All but abolished are 151 primary care trusts – replaced by 279 clinical commissioning groups – while strategic health authorities are to become four hubs. The new national commissioning board already has a chief executive and finance director with seven board members recruited on salaries of up to £170,000 before the bill is passed. Brass plate shifting has squandered £2bn, while the NHS suffers cuts of £20bn. McKinsey and KPMG already have fat contracts to take over much commissioning supposed to be done by GPs. Which sector will they instinctively favour for contracts? Yet none of it has yet passed into law.
"Too late," the health secretary says with grim glee, and Lansley's alarmed party believes it's so. Of course it's not and the bill could be withdrawn. A U-turn would be greeted with guffaws by the opposition, but that would be less politically dangerous than the cataclysm likely to engulf the NHS shortly. Andrew George, the Lib Dem MP and member of the health select committee, puts it like this: "It will now cause havoc either way, but going ahead is even more catastrophic".

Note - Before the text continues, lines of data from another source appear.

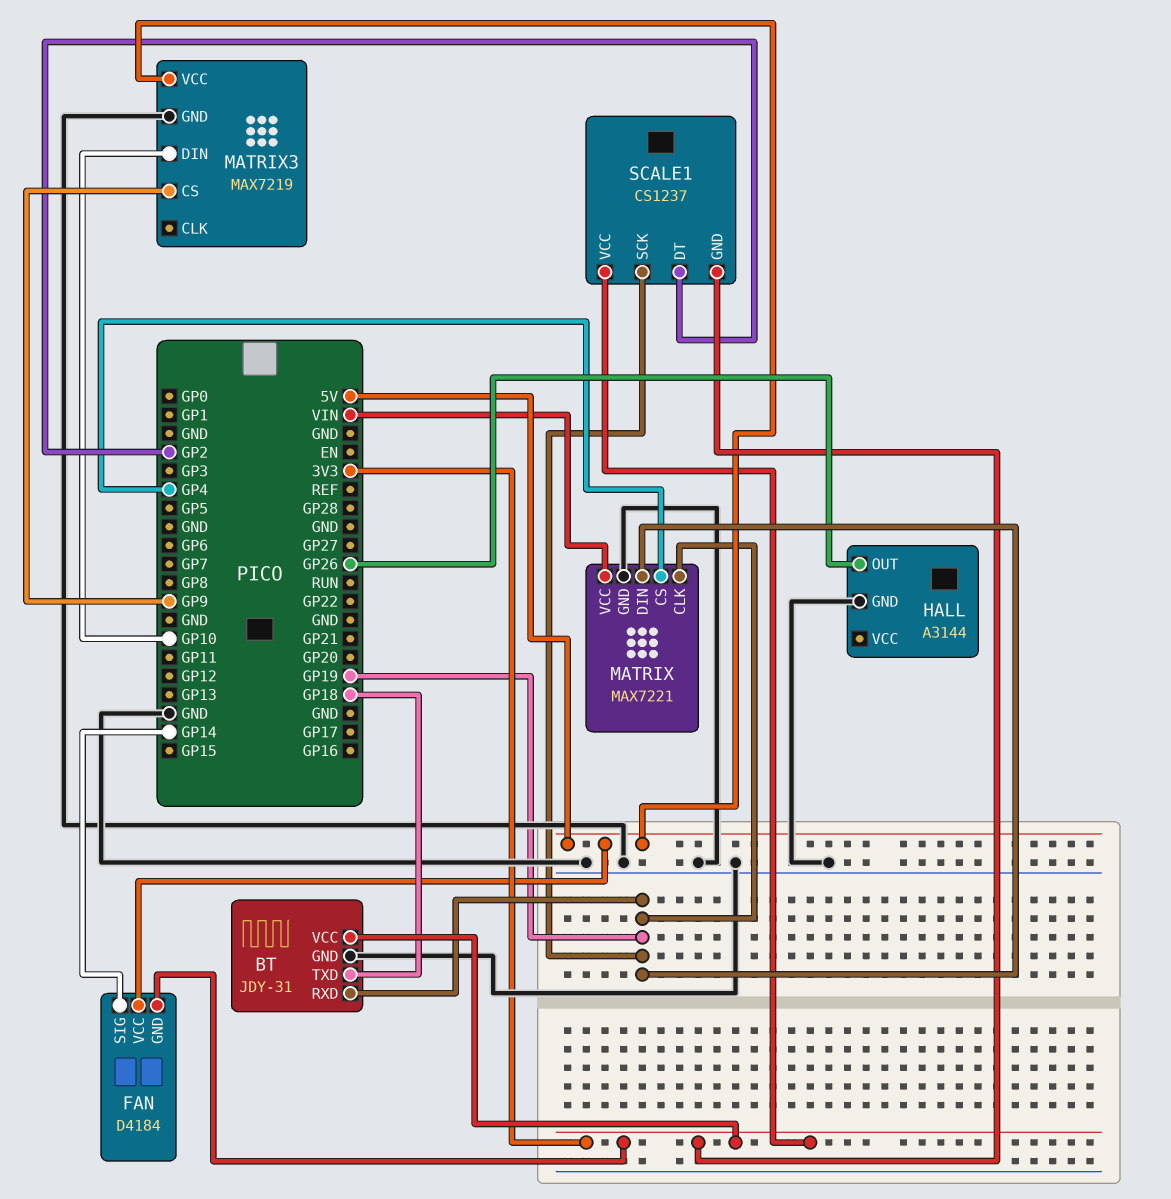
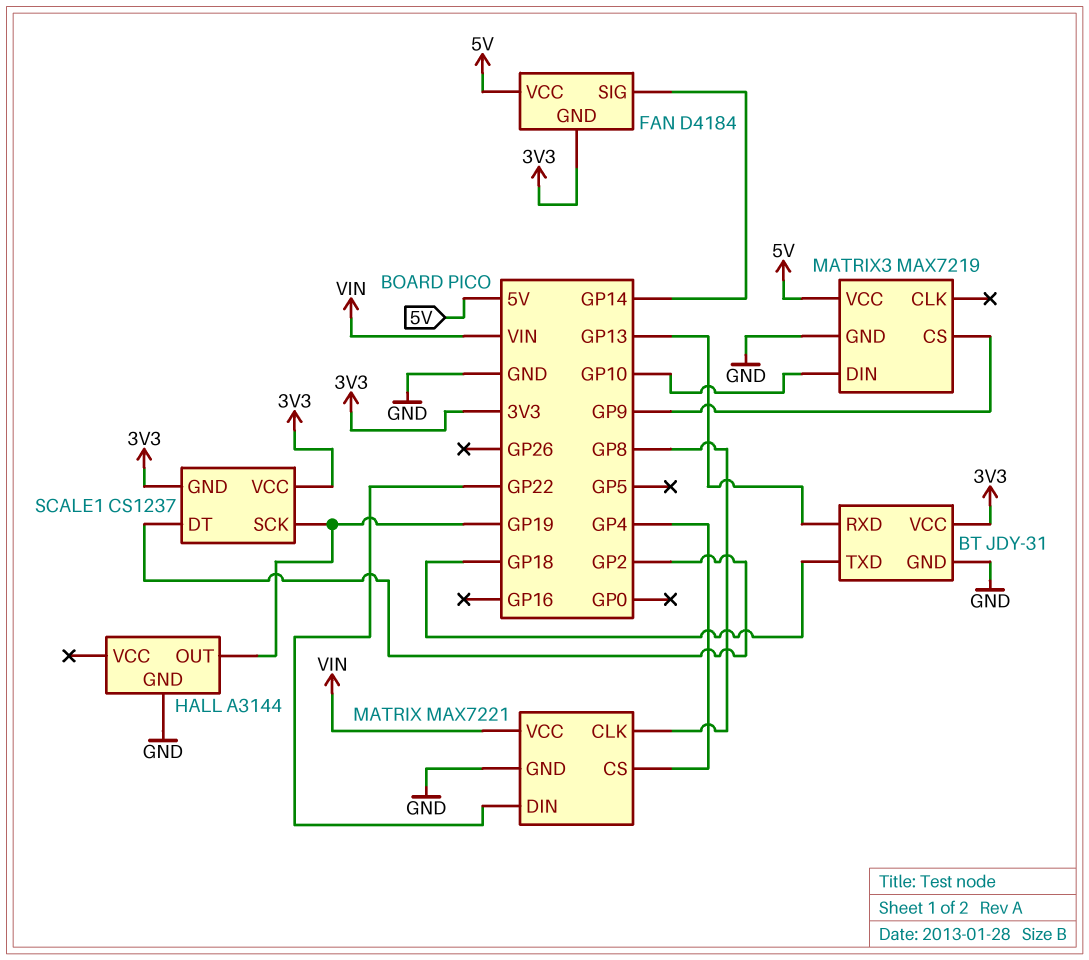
BT pin RXD: GP19 -> GP13
HALL pin OUT: GP26 -> GP19
MATRIX pin CLK: GP19 -> GP8
MATRIX pin DIN: GP19 -> GP22

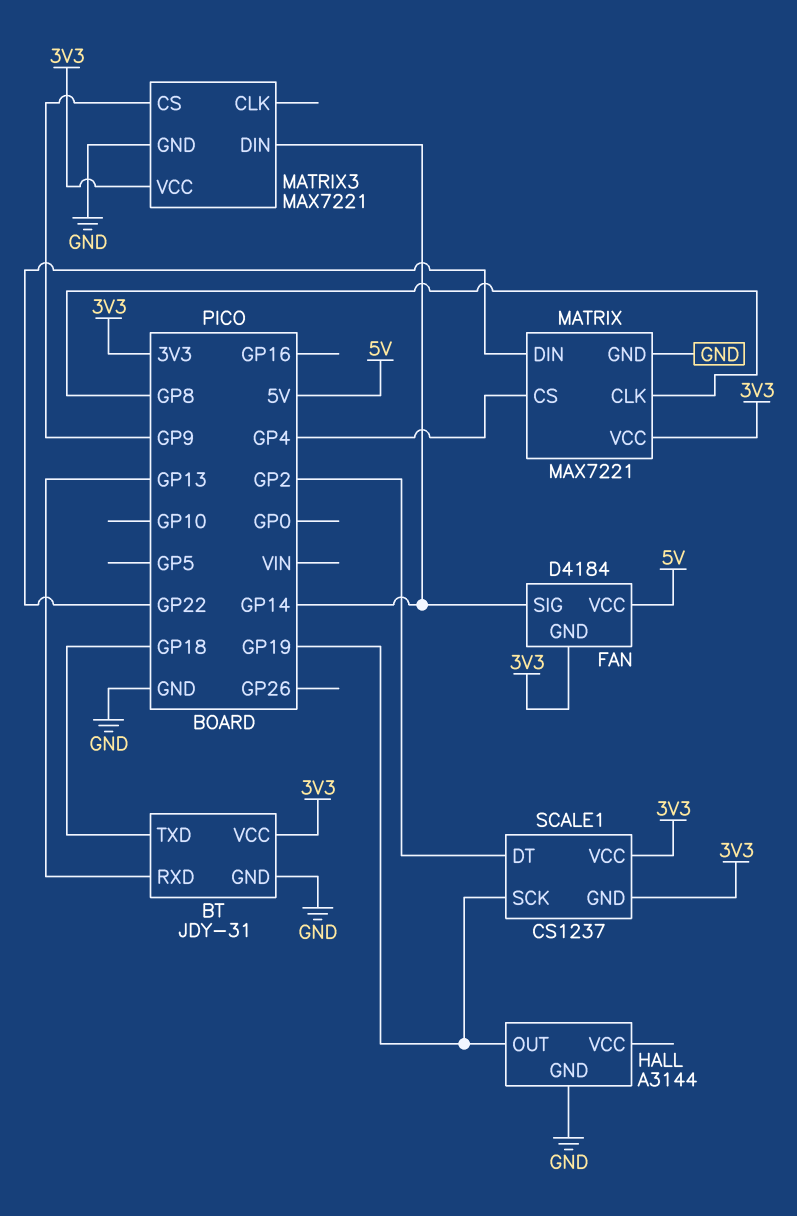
MATRIX pin VCC: VIN -> 3V3
MATRIX3: MAX7219 -> MAX7221
MATRIX3 pin DIN: GP10 -> GP14
MATRIX3 pin VCC: 5V -> 3V3

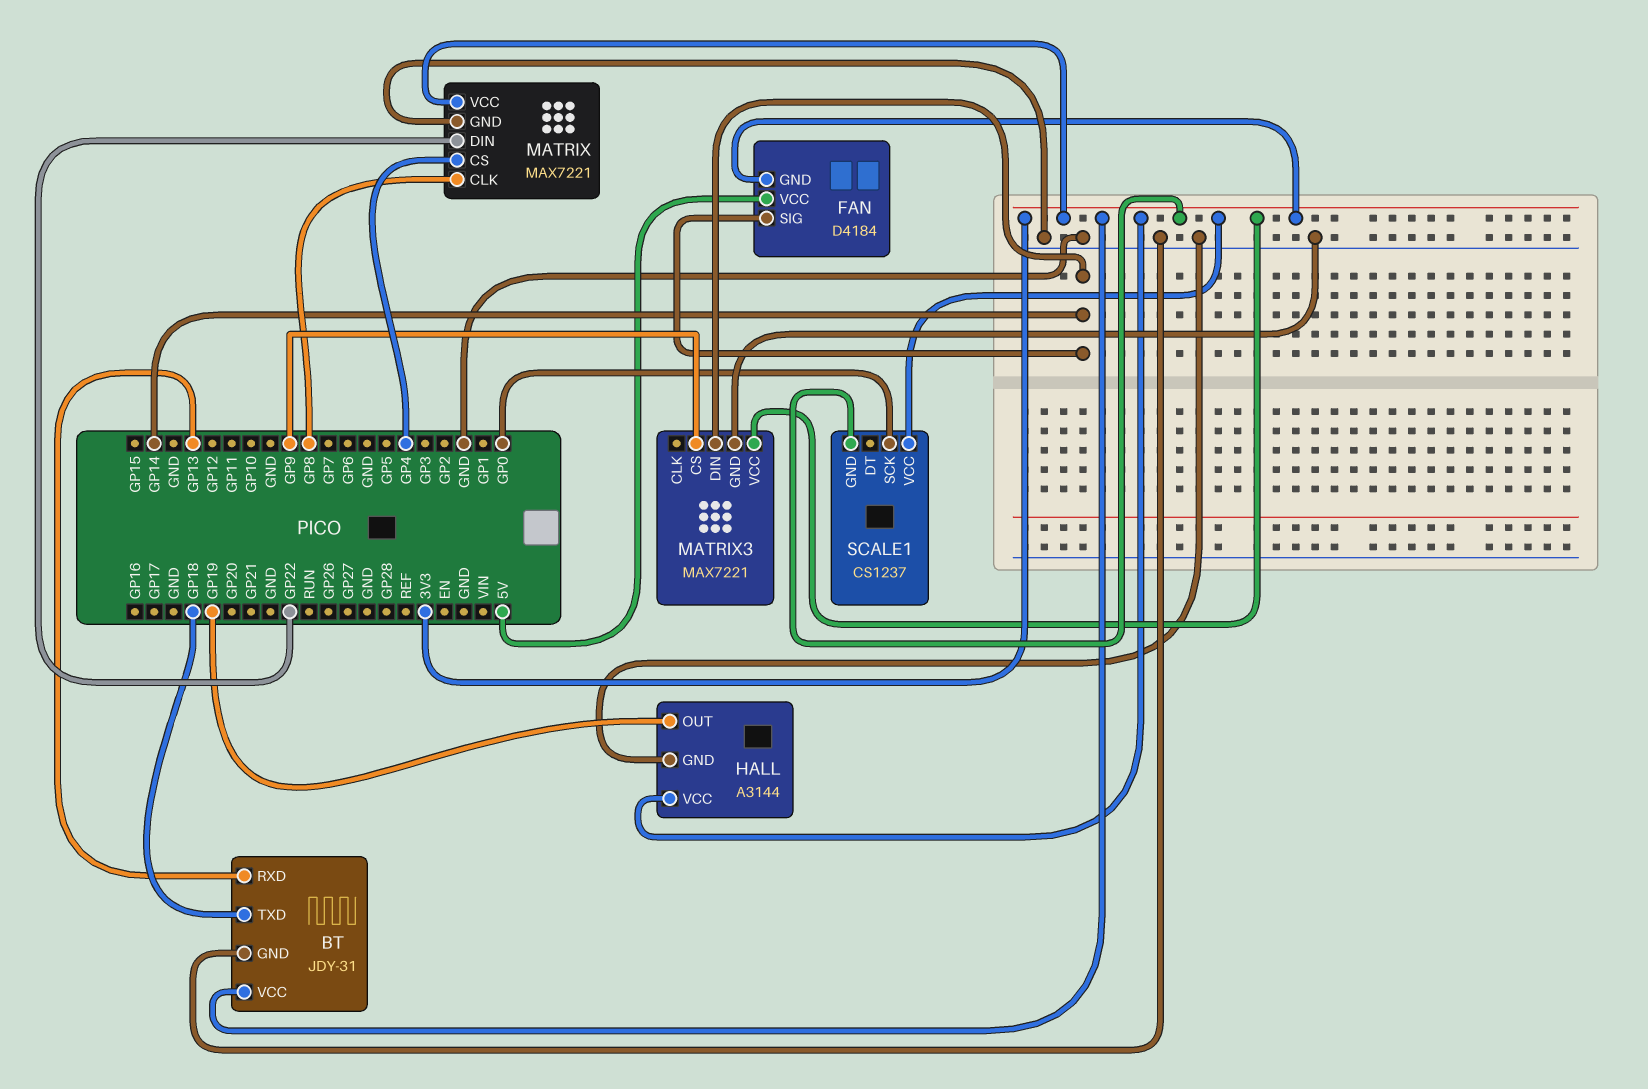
HALL pin VCC: none -> 3V3
SCALE1 pin DT: GP2 -> none
SCALE1 pin SCK: GP19 -> GP0

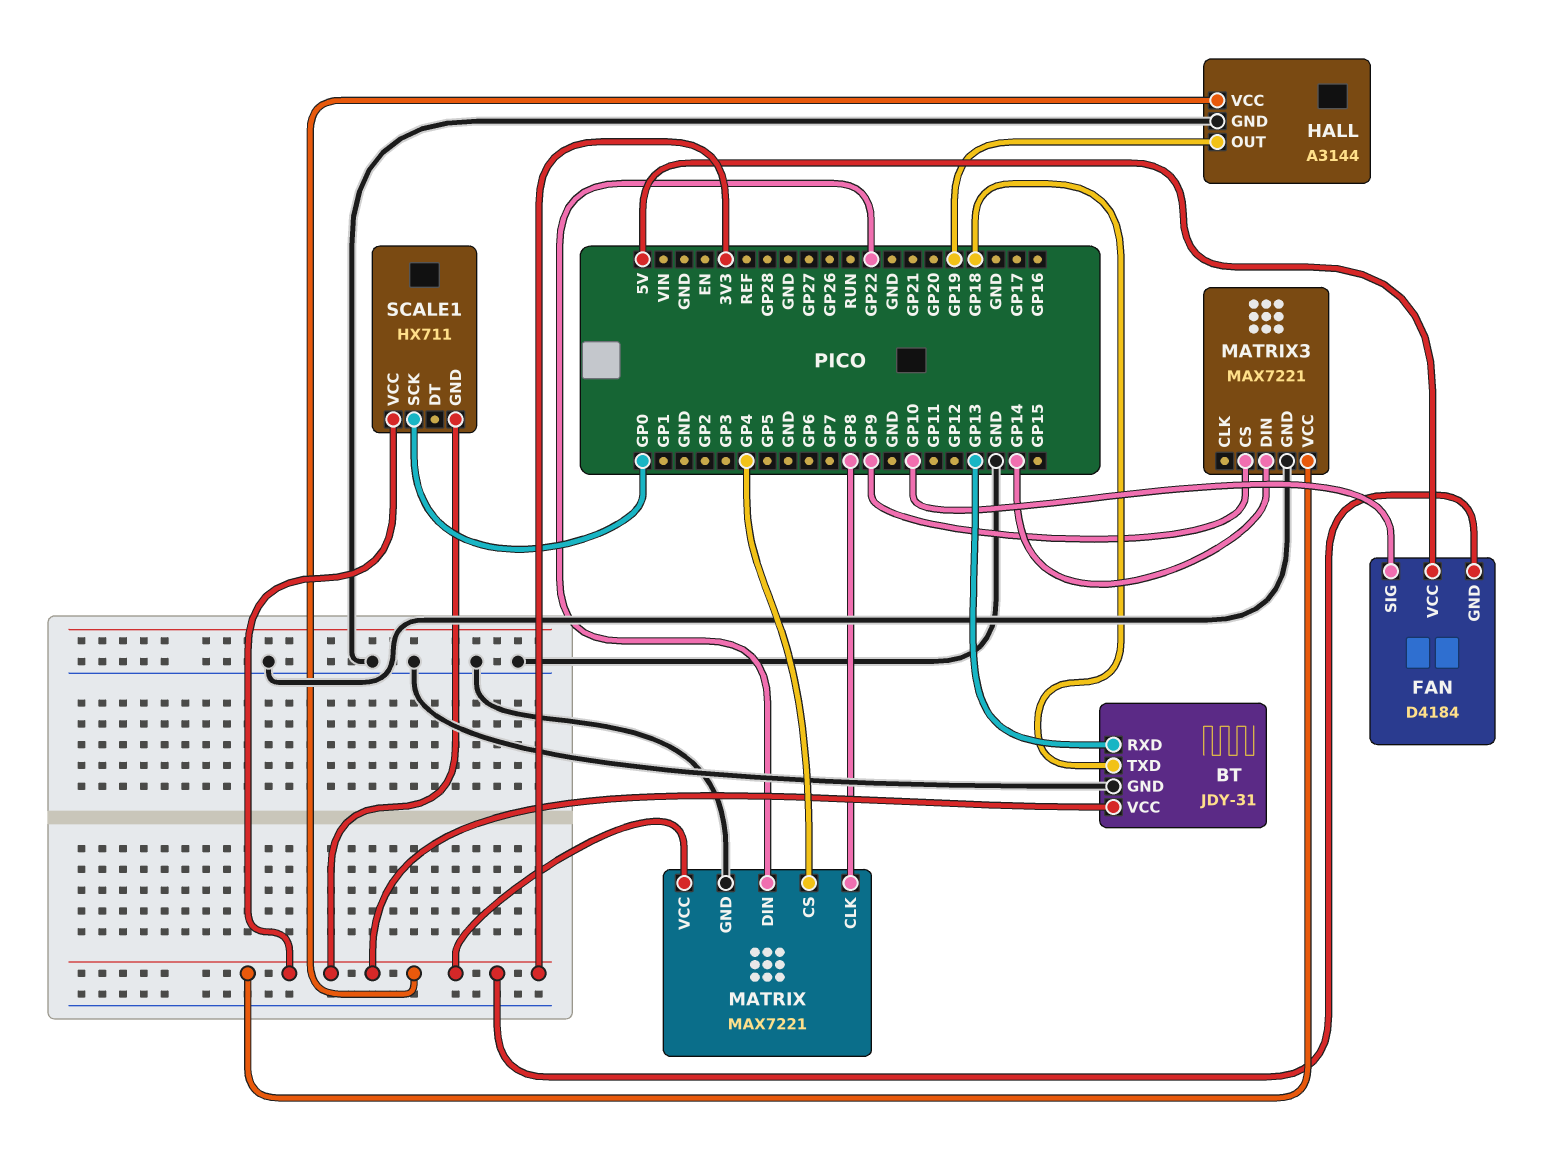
FAN pin SIG: GP14 -> GP10
SCALE1: CS1237 -> HX711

Opposition is unprecedented as the government scrapes around for support from insignificant medical groups, most with commercial links. The BMA tends to oppose change, from Nye Bevan to Ken Clarke and Blair. But it's remarkable that so many royal colleges are opposed, even the Royal College of GPs, supposed to be a beneficiary. Editors of the three medical journals object. The health select committee, dominated by coalition MPs, issues dire warnings.
Will the voters understand? They know one big thing: Cameron promised to protect the NHS, yet hundreds of units will go bust as waiting times soar. Ed Miliband put it crisply: the money wasted could pay for the 6,000 nurses the NHS is cutting. On the NHS Labour did well, eliminating long waits, with its highest ever public approval; the OECD named it the one of the best performers in the world. This is Labour turf. Cameron will regret digging it up.